Thanks for explaining the scenario @manuelschwarze

Adding public API for this might more flexible, but it also adds maintenance costs and developer fatigue. I mean you know what this does because you spent a long time looking at MSAL Java code, but a new developer looking into all the MSAL config options would quickly become overwhelmed.

Thinking about this some, I may have a better solution to your problem. All MSAL libraries, including MSAL Java, have extensibility for their HttpClient. This should allow you to monitor traffic and to change the HTTP status from 500 to 400 at the app / MSAL level. No changes in MSAL4J needed, this extensibility point exists today.

See https://learn.microsoft.com/en-us/entra/msal/java/advanced/configure-http-client

manuelschwarze commented 11 months ago

That's a valid alternative, but it would be a hack. :-) But as a workaround it would work: Catching the 500er response, switching it to a 401 response and setting the throttle default value that we define ourselves. I would still prefer the option that we change the default value in the library from 120 seconds down to a few seconds. How about 5 seconds?

In one of the regular scenarios I have to deal with I have a process that is shared by many (unattended) users - this process has secure access to their username and passwords. The request hash that the throttle detection system is using does not take into account the user id of the caller that failed authentication, but only authority and client id. This causes the issue, that if just 1 out of 10 users in that process updated his password on Windows, but forgot to update it in the scheduled unattended process, then the login will fail for that user, but afterwards all logins of the other 9 users would also fail with the MsalThrottlingException, which delays all the work by the throttling time that is defined.

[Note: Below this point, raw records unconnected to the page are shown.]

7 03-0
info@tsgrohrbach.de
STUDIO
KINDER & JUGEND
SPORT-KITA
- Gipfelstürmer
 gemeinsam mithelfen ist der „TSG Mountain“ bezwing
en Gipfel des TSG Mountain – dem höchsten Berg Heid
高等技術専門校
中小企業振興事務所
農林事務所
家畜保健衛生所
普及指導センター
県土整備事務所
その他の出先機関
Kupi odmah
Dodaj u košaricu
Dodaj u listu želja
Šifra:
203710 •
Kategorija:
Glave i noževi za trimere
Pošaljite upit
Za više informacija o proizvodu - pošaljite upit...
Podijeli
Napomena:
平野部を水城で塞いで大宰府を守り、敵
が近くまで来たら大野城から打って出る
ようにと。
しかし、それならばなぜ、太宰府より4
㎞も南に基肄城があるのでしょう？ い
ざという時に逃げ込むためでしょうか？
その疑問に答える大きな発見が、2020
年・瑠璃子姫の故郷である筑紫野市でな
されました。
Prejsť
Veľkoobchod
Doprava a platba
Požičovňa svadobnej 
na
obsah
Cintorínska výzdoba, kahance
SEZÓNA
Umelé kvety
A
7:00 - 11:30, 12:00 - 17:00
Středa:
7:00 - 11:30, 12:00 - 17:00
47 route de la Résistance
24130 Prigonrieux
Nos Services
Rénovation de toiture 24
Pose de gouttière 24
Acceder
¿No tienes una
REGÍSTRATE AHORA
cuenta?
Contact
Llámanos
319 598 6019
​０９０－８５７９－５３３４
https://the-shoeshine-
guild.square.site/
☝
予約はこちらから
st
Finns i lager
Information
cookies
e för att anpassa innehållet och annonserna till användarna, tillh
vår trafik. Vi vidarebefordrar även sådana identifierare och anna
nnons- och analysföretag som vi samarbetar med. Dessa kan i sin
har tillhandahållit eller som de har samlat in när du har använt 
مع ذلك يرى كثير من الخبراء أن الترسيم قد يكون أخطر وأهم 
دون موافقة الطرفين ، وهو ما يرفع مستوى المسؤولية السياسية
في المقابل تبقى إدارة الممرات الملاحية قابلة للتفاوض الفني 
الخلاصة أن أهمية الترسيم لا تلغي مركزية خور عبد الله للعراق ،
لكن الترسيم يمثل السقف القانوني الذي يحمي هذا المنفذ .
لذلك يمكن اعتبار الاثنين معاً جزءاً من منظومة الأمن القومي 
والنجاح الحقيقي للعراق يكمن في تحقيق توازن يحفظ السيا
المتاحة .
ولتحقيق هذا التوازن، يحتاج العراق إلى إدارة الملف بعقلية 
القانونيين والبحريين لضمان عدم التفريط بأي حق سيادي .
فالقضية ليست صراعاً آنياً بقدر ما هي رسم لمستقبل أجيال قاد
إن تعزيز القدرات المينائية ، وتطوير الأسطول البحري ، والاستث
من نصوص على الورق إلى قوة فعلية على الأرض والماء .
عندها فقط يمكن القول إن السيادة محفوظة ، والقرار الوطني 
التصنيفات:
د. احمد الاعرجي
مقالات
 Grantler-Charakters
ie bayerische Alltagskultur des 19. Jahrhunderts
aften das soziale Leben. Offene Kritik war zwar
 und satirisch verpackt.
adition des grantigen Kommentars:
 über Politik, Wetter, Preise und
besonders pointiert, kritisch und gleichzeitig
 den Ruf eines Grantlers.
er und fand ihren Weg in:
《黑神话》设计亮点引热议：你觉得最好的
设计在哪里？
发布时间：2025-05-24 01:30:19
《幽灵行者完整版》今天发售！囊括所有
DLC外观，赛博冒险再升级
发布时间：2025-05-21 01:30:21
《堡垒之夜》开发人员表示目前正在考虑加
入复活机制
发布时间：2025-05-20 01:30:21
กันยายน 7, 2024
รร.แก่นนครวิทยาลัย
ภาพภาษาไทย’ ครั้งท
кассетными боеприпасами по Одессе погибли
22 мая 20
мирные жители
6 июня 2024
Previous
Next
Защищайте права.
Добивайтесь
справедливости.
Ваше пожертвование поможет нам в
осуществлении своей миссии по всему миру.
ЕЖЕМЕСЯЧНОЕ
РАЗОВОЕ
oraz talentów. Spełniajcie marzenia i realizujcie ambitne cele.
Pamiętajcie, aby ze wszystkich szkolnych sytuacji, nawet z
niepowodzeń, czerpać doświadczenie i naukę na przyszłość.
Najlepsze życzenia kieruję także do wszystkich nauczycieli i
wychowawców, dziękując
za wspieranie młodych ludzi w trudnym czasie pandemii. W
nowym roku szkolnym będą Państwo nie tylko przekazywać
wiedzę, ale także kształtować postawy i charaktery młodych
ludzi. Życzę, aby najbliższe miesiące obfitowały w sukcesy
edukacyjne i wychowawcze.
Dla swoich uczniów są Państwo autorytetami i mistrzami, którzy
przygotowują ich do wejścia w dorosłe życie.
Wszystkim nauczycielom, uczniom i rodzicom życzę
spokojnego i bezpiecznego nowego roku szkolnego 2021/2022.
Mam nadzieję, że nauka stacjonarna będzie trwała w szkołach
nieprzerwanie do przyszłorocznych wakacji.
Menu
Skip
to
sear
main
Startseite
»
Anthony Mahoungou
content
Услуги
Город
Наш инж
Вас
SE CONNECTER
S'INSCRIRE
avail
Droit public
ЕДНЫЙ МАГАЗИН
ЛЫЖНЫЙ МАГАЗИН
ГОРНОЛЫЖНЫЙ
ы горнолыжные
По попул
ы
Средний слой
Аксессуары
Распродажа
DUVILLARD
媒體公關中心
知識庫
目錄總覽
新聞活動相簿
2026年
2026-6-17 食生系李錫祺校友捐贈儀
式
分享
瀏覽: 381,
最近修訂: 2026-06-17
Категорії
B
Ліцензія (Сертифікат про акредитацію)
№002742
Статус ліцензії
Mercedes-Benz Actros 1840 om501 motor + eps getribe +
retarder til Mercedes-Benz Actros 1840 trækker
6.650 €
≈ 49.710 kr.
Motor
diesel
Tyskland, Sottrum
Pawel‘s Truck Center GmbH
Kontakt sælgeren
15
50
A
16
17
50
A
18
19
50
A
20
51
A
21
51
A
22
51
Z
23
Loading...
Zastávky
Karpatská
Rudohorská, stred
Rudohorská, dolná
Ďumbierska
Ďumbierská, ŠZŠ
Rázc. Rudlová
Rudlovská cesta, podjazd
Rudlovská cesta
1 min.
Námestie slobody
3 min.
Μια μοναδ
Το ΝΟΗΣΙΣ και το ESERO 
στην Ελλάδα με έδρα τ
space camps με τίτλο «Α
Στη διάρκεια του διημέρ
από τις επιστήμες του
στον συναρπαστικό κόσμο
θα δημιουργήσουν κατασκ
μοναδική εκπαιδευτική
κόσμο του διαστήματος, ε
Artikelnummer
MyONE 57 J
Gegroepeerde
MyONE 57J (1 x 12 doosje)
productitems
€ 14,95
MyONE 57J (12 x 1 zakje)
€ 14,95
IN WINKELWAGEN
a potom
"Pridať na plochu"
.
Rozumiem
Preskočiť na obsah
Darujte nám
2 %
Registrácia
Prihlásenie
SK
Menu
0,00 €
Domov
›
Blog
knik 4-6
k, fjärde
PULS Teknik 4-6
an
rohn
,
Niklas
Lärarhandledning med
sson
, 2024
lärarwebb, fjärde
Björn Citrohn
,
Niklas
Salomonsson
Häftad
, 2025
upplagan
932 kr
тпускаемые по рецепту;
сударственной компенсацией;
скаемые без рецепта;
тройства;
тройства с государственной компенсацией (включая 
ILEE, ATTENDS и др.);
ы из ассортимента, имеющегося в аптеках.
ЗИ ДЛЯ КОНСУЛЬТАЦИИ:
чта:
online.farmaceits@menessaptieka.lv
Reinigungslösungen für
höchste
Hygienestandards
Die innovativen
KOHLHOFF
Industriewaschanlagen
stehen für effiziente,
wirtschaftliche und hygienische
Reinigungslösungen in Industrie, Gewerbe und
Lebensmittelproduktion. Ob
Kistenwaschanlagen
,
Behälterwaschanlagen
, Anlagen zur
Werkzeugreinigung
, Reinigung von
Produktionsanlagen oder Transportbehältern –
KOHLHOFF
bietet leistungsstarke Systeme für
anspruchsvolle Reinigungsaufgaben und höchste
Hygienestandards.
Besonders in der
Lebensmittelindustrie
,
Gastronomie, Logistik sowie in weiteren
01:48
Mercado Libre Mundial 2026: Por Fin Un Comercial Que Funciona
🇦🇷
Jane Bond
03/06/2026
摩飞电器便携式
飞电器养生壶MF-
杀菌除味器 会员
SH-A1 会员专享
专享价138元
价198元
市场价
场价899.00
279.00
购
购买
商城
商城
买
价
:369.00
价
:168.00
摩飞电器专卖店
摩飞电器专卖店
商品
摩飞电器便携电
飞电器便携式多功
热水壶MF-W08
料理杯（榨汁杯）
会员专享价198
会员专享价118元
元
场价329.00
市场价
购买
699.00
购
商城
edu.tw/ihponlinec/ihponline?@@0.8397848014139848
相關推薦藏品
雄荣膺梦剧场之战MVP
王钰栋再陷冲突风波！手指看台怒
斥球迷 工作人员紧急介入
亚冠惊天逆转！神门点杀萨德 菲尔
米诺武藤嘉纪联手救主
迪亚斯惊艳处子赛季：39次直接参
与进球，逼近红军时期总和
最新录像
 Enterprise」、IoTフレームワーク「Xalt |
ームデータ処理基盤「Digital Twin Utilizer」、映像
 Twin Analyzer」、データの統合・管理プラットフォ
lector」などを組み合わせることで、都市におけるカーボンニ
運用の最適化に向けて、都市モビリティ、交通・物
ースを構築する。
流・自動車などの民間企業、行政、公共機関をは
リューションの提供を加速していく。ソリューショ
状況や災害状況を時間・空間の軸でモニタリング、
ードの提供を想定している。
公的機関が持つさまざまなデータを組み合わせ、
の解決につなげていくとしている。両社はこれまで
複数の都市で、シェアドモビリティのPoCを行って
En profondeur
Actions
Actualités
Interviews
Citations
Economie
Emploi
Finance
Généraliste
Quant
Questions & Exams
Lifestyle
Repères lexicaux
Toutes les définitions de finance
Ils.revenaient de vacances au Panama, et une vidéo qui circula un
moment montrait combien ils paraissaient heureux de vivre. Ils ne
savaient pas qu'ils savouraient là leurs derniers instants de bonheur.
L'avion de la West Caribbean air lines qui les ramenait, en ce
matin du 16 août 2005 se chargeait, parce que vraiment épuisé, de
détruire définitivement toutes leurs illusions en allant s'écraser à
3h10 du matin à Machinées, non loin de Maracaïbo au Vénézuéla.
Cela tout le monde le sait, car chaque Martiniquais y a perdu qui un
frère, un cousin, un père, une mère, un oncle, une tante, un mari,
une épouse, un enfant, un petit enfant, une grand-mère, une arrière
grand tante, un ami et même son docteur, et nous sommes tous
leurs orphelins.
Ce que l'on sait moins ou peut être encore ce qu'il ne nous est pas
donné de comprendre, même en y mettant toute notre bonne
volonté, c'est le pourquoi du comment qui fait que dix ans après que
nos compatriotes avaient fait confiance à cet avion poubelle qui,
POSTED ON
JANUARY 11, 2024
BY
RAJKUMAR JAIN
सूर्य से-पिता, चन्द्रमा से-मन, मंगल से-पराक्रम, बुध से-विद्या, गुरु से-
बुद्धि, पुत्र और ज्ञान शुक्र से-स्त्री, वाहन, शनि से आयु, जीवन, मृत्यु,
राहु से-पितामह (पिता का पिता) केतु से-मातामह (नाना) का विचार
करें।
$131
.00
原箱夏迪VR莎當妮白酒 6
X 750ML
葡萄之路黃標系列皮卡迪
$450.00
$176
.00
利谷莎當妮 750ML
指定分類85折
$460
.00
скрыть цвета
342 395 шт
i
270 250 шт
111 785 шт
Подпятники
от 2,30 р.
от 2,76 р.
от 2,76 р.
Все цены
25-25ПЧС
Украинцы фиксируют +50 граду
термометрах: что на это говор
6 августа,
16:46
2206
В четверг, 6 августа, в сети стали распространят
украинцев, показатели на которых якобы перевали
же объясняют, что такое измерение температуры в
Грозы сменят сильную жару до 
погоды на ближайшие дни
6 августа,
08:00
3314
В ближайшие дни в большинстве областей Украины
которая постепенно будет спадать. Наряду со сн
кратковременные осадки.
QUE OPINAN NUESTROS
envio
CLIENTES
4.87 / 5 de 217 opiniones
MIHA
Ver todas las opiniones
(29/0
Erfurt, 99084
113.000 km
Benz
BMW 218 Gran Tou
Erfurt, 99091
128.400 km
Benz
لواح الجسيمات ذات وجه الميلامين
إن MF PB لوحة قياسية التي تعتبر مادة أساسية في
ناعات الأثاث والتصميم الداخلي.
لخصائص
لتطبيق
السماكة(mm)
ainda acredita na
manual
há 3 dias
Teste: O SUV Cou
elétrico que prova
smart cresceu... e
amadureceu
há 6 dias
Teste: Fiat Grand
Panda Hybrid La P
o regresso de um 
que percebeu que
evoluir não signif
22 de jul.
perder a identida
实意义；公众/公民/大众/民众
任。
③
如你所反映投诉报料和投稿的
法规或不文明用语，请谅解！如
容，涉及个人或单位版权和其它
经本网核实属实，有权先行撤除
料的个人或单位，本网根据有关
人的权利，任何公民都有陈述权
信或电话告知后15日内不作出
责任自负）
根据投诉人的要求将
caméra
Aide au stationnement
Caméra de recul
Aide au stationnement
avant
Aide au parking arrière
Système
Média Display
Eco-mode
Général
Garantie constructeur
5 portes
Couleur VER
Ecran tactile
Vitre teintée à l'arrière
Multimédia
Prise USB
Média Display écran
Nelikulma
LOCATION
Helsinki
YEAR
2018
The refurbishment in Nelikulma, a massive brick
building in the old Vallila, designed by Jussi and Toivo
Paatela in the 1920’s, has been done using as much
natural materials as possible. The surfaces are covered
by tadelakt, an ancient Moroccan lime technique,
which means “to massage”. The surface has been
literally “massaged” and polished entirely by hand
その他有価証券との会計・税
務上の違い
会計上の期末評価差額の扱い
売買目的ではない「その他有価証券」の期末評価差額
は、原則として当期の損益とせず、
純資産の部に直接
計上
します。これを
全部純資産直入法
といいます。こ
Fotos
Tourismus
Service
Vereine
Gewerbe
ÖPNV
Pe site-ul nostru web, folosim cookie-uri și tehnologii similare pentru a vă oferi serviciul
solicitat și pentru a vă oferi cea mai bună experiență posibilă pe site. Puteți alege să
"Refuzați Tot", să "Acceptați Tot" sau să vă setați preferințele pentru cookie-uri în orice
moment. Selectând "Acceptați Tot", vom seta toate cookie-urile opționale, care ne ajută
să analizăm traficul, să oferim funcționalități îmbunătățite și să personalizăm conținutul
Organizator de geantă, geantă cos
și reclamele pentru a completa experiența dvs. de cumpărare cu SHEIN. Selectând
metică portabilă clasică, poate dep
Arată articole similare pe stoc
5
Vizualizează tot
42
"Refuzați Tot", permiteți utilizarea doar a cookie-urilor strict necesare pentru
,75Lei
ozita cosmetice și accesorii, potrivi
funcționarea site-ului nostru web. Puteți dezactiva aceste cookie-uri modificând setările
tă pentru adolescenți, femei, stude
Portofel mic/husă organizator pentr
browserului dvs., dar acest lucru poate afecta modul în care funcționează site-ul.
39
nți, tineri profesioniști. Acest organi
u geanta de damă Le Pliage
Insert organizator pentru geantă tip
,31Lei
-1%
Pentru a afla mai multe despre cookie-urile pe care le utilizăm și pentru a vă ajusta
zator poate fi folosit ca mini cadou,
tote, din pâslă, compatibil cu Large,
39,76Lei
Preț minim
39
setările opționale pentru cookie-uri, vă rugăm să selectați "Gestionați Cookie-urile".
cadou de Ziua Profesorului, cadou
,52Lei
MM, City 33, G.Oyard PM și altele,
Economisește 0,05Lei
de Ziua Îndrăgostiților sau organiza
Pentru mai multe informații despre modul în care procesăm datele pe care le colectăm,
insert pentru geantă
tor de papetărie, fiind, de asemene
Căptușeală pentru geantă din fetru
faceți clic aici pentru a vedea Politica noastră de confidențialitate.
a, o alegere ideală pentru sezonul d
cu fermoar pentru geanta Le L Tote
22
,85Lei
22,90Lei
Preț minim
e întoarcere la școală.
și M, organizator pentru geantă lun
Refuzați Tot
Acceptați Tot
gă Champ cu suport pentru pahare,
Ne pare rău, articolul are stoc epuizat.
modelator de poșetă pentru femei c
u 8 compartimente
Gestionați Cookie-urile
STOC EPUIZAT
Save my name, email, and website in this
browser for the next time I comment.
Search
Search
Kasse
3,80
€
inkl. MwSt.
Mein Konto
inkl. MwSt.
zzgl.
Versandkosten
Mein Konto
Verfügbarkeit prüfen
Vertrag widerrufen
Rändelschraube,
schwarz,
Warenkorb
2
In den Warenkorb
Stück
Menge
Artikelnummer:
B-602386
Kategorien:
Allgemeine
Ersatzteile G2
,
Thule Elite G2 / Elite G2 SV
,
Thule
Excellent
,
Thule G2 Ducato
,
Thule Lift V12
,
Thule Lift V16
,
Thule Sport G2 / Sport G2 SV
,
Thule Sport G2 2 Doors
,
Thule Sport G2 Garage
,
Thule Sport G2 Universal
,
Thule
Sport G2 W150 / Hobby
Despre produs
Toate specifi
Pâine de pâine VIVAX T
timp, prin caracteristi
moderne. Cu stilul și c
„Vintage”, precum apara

Therefore, I would be in sync with your suggestion, @bgavrilMS, and also suggest to decrease the current default to 5 seconds. This is still a good and reasonable default throttling time to prevent unintended brute force attacks, but will not be a blocker for my scenario. Intended brute force attacks cannot be prevented anyway on client side as I explained above. Thanks for considering making that change.

bgavrilMS commented 11 months ago

Sounds good.

If you want to provide PR it will certainly accelerate things.

akulyakhtin commented 11 months ago

Hi @bgavrilMS When trying to submit a PR I'm getting 403 error 'Permission to AzureAD/microsoft-authentication-library-for-java.git denied to akulyakhtin.' Could you, please, refer me to the procedure of submitting a PR?

Instead of PR, I then have created a patch attached to this comment. default-throttling-time-5sec.patch

bgavrilMS commented 11 months ago

@akulyakhtin - I sent you an invite - please accept and try again.

Typically folks fork the repo and propose a PR from their repo..

akulyakhtin commented 11 months ago

Hi @bgavrilMS, I've submitted a PR https://github.com/AzureAD/microsoft-authentication-library-for-java/pull/721 I can see that the integration tests are failing in other PRs as well, so I believe those failures are not related to my changes.

Avery-Dunn commented 11 months ago

Thanks for setting up that PR, I just merged it in. It will be in our next release (likely sometime next week), and I'll update this thread once that's done.

akulyakhtin commented 10 months ago

Hi @Avery-Dunn, could you, possibly, update regarding the schedule for the release of this fix?

Avery-Dunn commented 10 months ago

@akulyakhtin : Sorry for the delays on this, we were blocked by some internal build issues. Your fix was merged in and just released as part of version 1.14.0, thanks again for the PR you made!